**Given information:**
********************
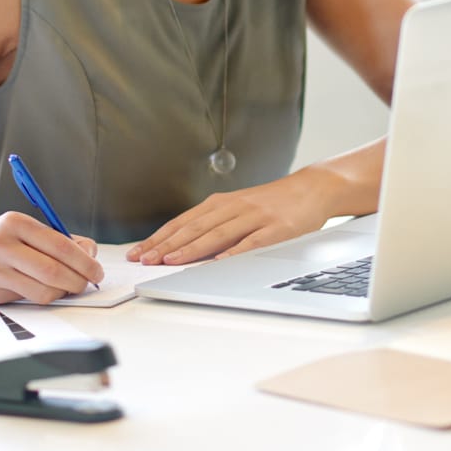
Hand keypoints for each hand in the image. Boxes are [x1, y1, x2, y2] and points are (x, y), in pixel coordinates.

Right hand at [0, 212, 101, 304]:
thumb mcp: (25, 230)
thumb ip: (58, 239)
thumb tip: (90, 252)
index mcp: (17, 222)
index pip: (60, 244)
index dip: (84, 261)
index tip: (96, 270)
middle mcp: (2, 243)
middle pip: (53, 269)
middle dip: (78, 280)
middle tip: (86, 284)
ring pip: (42, 288)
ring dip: (62, 292)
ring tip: (66, 288)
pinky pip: (27, 298)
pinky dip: (44, 297)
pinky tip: (45, 290)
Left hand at [127, 171, 336, 264]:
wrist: (312, 188)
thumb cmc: (272, 203)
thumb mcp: (239, 208)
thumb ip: (215, 224)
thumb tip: (181, 246)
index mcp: (222, 202)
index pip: (183, 221)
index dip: (159, 237)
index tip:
********************
**Work request:**
What you output must match the data exactly, apart from the pictures, which are left out.

**Answer to this problem:**
Hand keypoints for each hand in the image. Boxes are [x1, y1, x2, y2] and points are (x, y), in pixel coordinates.

Right hand at [0, 212, 101, 304]:
thumb mcp: (25, 230)
thumb ip: (58, 239)
thumb tip: (90, 252)
index mcp: (17, 222)
index pip: (60, 244)
index dip: (84, 261)
index tip: (96, 270)
middle mcp: (2, 243)
middle pip: (53, 269)
middle dip: (78, 280)
middle tip: (86, 284)
ring pip: (42, 288)
ring dip: (62, 292)
ring tip: (66, 288)
pinky pip: (27, 298)
pinky dip: (44, 297)
pinky tip: (45, 290)
Left hand at [127, 171, 336, 264]:
wrist: (312, 188)
thumb cmc: (272, 203)
thumb mcp: (239, 208)
thumb ip: (215, 224)
thumb tip: (181, 246)
index mcp: (222, 202)
index pip: (183, 221)
index dip: (159, 237)
index tip:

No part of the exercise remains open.